Record of the Day: Robert Palmer, "Double Fun"

Record of the Day: Robert Palmer, “Double Fun”

Robert Palmer
Double Fun (Cd Island PSCD-1147)

A sudden cardiac arrest took away one of the most beautiful voices in the world of music in 2003. Robert Palmer was one of the most talented exponents of the musical movement hastily called blue-eyed soul, a definition that denoted a certain arrogance towards white-skinned performers dedicated to a genre dominated by African-American performers. In reality, Palmer has explored many musical territories, moving from funk to electronica, from heavy metal to bossa nova, combining often antithetical artistic tendencies with the magical fil rouge of his voice.
However, his first records can easily be attributed to the world of soul music despite not lacking Caribbean and Jamaican touches (as in the single “Best of Both Worlds” taken from this album).

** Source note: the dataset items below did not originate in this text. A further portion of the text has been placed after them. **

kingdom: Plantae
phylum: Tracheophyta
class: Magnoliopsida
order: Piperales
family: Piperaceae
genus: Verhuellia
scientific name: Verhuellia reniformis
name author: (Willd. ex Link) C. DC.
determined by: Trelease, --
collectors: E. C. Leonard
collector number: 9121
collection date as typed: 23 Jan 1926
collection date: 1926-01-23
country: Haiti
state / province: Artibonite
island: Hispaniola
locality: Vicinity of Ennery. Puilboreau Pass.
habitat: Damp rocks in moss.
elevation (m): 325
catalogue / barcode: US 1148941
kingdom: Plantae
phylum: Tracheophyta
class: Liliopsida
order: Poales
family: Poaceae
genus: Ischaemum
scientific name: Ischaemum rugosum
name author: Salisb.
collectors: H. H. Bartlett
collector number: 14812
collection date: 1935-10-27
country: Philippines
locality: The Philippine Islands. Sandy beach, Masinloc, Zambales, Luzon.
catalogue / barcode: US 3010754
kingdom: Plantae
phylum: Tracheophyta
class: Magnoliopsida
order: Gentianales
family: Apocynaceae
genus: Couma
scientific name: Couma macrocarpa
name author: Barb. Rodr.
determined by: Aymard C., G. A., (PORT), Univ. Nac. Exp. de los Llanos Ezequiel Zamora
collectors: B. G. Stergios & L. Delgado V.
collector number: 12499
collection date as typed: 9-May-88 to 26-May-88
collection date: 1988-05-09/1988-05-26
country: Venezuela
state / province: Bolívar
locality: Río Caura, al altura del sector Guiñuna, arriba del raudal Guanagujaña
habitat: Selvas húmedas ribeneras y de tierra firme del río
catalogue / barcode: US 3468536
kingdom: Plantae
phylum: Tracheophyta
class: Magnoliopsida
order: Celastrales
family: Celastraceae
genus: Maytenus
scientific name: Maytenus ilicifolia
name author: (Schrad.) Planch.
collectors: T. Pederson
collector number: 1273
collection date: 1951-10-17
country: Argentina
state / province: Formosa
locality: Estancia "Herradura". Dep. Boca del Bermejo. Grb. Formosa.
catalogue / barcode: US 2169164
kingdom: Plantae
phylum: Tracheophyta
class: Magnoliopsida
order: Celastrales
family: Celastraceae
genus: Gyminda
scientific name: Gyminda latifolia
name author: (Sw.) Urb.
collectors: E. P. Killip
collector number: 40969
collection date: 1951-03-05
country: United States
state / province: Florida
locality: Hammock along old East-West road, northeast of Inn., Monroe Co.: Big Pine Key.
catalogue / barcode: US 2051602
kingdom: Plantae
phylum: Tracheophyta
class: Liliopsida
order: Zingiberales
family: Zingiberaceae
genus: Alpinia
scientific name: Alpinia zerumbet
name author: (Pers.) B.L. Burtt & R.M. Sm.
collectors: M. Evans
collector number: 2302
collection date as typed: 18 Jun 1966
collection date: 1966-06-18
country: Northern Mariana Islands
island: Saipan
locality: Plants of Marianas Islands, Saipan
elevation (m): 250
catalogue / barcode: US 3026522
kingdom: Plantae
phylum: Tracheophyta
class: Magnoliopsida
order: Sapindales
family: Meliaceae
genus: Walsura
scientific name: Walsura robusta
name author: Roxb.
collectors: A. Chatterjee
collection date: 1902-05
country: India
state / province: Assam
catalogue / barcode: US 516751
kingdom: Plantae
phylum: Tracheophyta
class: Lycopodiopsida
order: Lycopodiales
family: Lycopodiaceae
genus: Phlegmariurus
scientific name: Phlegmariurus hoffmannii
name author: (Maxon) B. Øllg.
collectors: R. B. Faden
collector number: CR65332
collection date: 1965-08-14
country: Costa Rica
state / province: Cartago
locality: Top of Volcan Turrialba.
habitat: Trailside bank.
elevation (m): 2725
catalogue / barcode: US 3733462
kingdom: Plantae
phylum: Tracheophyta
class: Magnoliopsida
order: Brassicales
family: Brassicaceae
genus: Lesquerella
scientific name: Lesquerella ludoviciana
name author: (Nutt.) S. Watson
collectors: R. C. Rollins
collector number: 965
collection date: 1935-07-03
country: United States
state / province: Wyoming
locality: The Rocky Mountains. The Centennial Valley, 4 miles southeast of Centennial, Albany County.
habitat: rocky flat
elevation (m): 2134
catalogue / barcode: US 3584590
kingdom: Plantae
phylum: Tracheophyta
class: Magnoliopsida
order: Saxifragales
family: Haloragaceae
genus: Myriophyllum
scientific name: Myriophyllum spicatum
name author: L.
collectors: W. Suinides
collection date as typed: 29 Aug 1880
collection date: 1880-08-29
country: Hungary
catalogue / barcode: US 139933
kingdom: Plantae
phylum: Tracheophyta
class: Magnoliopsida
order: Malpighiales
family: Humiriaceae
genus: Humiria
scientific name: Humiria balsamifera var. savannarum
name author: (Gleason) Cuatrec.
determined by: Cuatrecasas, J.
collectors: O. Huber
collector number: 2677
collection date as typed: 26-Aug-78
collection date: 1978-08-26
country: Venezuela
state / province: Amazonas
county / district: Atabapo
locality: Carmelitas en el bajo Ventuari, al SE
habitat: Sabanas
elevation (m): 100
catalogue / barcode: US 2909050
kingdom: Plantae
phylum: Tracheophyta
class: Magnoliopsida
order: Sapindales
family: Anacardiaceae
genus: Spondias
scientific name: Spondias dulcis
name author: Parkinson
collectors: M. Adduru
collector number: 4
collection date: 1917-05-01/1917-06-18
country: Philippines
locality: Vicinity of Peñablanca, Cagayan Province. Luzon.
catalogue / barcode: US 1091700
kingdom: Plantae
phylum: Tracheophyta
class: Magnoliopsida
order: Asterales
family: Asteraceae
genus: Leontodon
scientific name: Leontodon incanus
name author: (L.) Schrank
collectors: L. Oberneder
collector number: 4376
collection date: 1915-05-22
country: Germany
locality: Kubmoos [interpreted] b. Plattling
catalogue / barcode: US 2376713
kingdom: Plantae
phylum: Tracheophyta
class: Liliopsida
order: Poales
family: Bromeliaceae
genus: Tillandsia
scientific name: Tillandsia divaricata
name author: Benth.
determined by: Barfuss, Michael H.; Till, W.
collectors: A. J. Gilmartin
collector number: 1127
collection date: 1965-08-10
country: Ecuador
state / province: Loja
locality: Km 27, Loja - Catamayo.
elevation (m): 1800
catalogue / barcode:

His music is mainly made for fun and brings together some of the best musicians on the American scene, from Little Feat to the Meters, from the Brecker Brothers to Lowell George and Bernard Edwards. Equipped with a performance class that feared few comparisons, Palmer was the author of very effective compositions built on sophisticated harmonic turns grafted onto grooves that quickly insinuated themselves into the memory and where his vocal superpositions, created in five or six parts with authentic skill, stood out.

“Double Fun” is according to many his best album and sees the collaboration of the usual army of super-instrumentalists as well as the supervision of Tom Moulton, also the famous producer of Grace Jones' first recording exploits (remember “La Vie En Rose”?) who further highlights the traces of this work.

The influence of musicians like the Spinners and Thom Bell is evident, but Palmer always manages to avoid the trap of imitation thanks to a personal vocalism, whether he revisits with skill and taste pages like “Every Kinda People” by Andy Fraser, ” You Really Got Me” by the Kinks (in a surprising version with a peppery funky flavour) and “Night People” by Allen Toussaint, both dealing with pieces of his own composition such as “Come over” and the more rocking “You're Gonna Get What's Coming”. There is no shortage of reggae hints in “Love Can Run Faster”, while.
“You Overwhelm Me” recalls the sumptuous string arrangements created by Gene Page, already present in the previous album “Pressure Drop”.

Carlo Boccadoro, composer and conductor, was born in Macerata in 1963. He lives and works in Milan. He collaborates with soloists and orchestras in different parts of the world. He is the author of numerous books on musical topics.

This text is taken from “Lunario della musica: A record for every day of the year” published by Einaudi, courtesy of the author and the publisher.